Closed Bug 140234 Opened 22 years ago Closed 22 years ago

Japanese auto-detection marks ISO-8859-15 page as Windows-1252

Tracking

()

Status:

VERIFIED FIXED

People

(Reporter: momoi, Assigned: shanjian)

References

Details

(Keywords: intl, topembed)

Attachments

(2 files)

A page which has the document charset of ISO-8859-15. 22 years ago Katsuhiko Momoi 6.64 KB, text/html		Details
patch 22 years ago Shanjian Li 1.32 KB, patch	tetsuroy : review+ jst : superreview+	Details \| Diff \| Splinter Review

Katsuhiko Momoi

Reporter

Description

•

22 years ago

** Observed with 2002-04-25 Win32 1.0 branch build **

I have a test page which has the following meta-equiv line with the 
head element:

<meta HTTP-EQUIV="Content-Type" CONTENT="text/html; CHARSET=ISO-8859-15">

The page seems to display OK, e.g. 0xA4 displays as the Euro currency 
character rather than as the Currency symbol. But the encoding 
info and check mark is wrong when I have the Japanese auto-detection
ON.

__Task set__:
• 1. Decide whether each statement agrees with the bug report. For each, answer yes or no and quote the deciding words: (a) The test page's meta line declares the charset ISO-8859-15. (b) On the page, 0xA4 displays as the Currency symbol. (c) The problem was observed with a Mac build.
• 2. Carry on the bug report about Japanese auto-detection from where it stops.

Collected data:
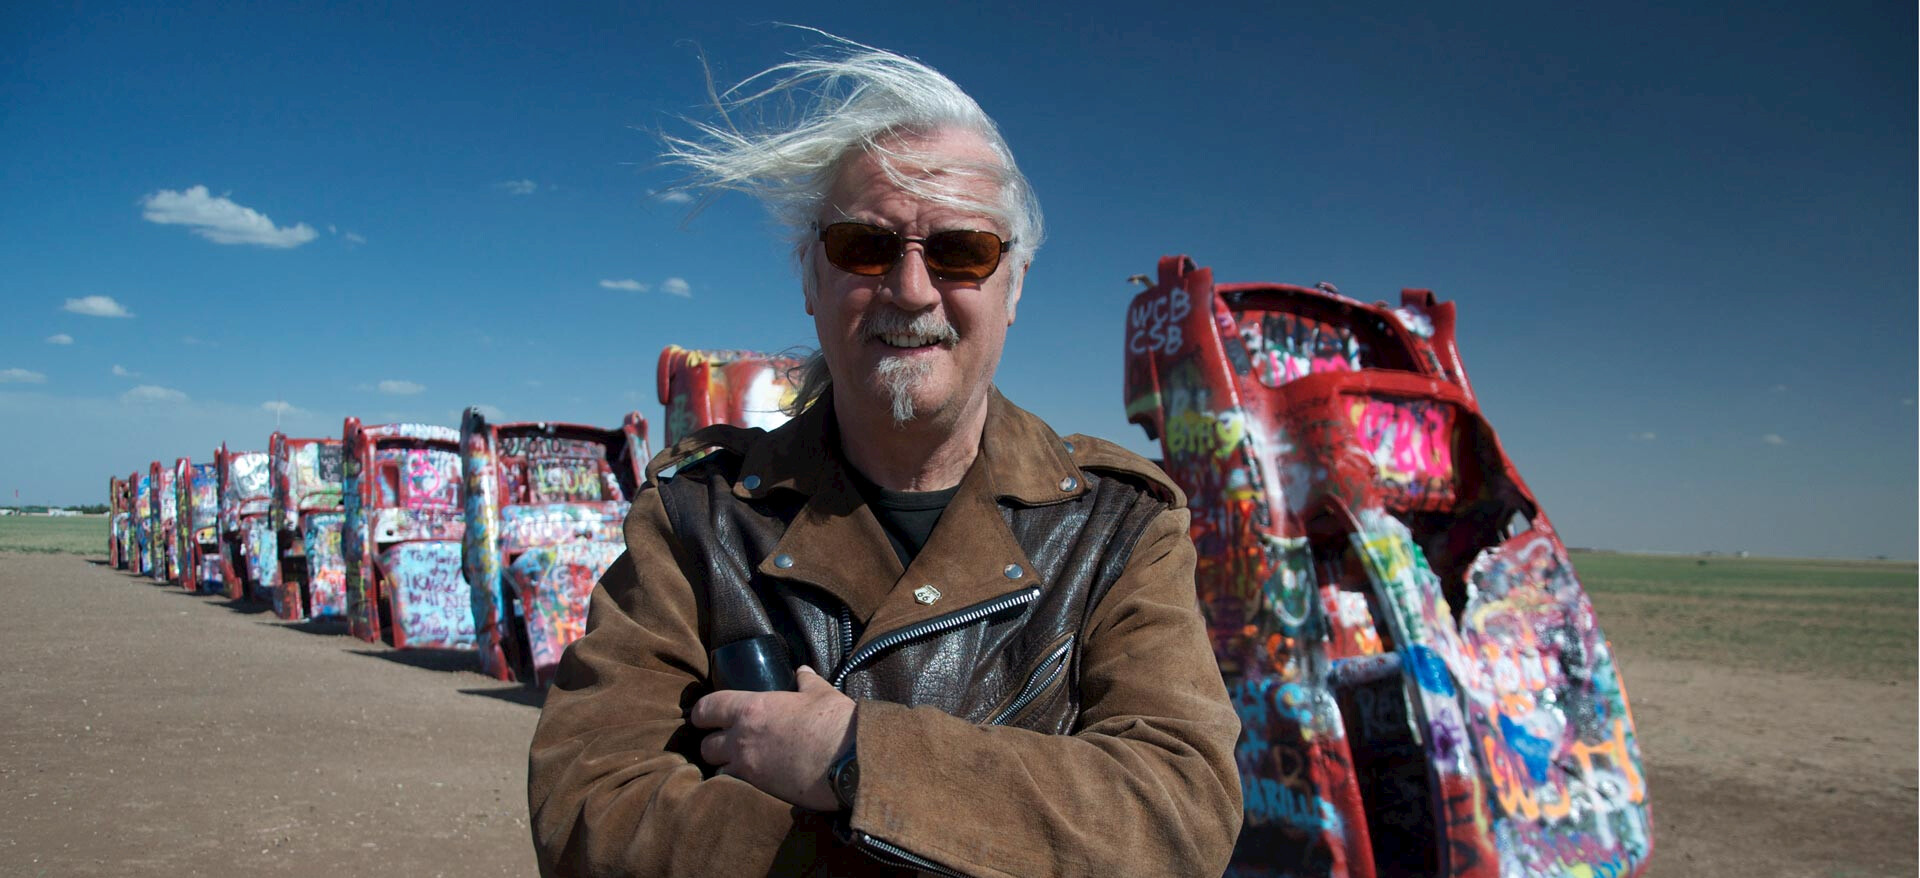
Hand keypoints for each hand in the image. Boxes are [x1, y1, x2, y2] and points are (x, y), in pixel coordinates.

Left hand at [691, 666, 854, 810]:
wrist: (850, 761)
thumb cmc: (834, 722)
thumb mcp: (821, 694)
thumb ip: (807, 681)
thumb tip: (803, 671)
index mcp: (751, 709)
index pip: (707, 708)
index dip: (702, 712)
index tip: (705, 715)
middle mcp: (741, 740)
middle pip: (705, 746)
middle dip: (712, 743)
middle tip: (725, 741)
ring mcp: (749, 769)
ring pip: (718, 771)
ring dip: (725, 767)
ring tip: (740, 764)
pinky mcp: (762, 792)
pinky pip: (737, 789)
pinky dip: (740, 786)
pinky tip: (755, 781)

__Task responses__:
• 1.
(a) Yes: "CHARSET=ISO-8859-15"
(b) No: "0xA4 displays as the Euro currency character rather than as the Currency symbol"
(c) No: "Observed with 2002-04-25 Win32 1.0 branch build"

• 2.
It is set to: Windows-1252 when you check with View | Character Coding menu.

When I turn OFF the Japanese auto-detection, it correctly relfects
the ISO-8859-15 value. 
When the document offer the charset info, auto-detection should have no
effect inlcuding the checkmark on the menu. 
The current behavior is not correct.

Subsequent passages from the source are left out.